冷酷総長は、彼女を手中に収めて溺愛の檻から逃さない。
だけど、そんな不敬な行いはこの方の前では決して許されることではない。わたしは勇気を振り絞って背後を振り返った。
怖がっていることを悟られないように、強い視線で飛鳥馬様を射抜く。わたしは別に、あなたと目を合わせるのが怖いというわけではない。
そんな意味を込めて。
「……ははっ、君って面白いね。俺が今言ったこと、じょーだんだよ。じょーだん」
飛鳥馬様は、無理に明るい声で笑っているように見えた。どうして、わたしみたいな格下の庶民に本心を隠すのだろう。
あなたはこの街において神よりも尊ばれるお方なのだから、この街を統べる皇帝なのだから、己の権力を振りかざしてでもわたしに望むことを命令すればいいのに。
飛鳥馬様のことをよく知らないわたしは、そう思ってしまう。けれど、断じて飛鳥馬様に連れ去られたいわけじゃないけれど……!!

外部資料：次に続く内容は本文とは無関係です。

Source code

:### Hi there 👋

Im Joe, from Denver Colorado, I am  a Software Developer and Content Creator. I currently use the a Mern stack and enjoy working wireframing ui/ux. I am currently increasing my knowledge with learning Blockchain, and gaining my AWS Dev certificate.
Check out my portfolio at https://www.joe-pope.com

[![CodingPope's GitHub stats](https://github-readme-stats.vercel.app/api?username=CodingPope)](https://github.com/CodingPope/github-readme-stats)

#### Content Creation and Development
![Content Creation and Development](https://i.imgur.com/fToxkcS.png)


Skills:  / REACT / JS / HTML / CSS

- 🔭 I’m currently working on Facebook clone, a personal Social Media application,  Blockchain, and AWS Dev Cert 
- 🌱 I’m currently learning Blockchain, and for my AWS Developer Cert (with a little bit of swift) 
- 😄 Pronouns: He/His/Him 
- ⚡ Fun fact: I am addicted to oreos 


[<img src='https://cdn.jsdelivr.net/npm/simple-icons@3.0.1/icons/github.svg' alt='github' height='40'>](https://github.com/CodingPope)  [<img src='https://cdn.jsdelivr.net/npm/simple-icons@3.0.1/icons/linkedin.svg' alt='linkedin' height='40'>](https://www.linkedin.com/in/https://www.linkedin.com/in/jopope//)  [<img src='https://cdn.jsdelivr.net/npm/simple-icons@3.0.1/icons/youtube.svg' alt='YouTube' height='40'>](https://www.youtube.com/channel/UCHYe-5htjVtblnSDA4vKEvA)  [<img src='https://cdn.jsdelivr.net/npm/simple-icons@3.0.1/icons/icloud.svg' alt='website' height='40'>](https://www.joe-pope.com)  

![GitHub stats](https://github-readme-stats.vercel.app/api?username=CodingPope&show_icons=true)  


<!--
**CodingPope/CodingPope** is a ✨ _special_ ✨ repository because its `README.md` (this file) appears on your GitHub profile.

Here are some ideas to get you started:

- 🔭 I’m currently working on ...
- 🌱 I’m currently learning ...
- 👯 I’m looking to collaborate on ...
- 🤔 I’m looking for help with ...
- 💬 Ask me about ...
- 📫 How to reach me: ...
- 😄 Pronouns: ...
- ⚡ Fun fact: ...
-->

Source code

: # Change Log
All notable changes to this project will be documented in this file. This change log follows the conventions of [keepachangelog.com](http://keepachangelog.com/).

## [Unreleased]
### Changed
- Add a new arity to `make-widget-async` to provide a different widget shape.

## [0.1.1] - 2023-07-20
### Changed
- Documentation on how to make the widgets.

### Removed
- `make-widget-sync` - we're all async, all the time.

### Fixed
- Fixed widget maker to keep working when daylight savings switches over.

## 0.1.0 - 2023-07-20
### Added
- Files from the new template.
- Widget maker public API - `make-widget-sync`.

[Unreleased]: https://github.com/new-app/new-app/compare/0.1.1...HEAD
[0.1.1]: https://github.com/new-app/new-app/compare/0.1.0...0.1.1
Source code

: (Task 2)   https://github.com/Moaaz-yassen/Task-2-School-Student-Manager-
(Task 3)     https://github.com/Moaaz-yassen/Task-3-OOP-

強がってはいるけど、や、やっぱりその光景を想像しただけで全身の穴という穴が鳥肌を立ててしまいそうだし……っ。
「そ、そうですか……。よかっ…た、」
“よかったです”と途中まで言ってから、しまったと思った。わたしが安心しているとバレてしまったら、あちらがまた何を仕掛けてくるか分からない。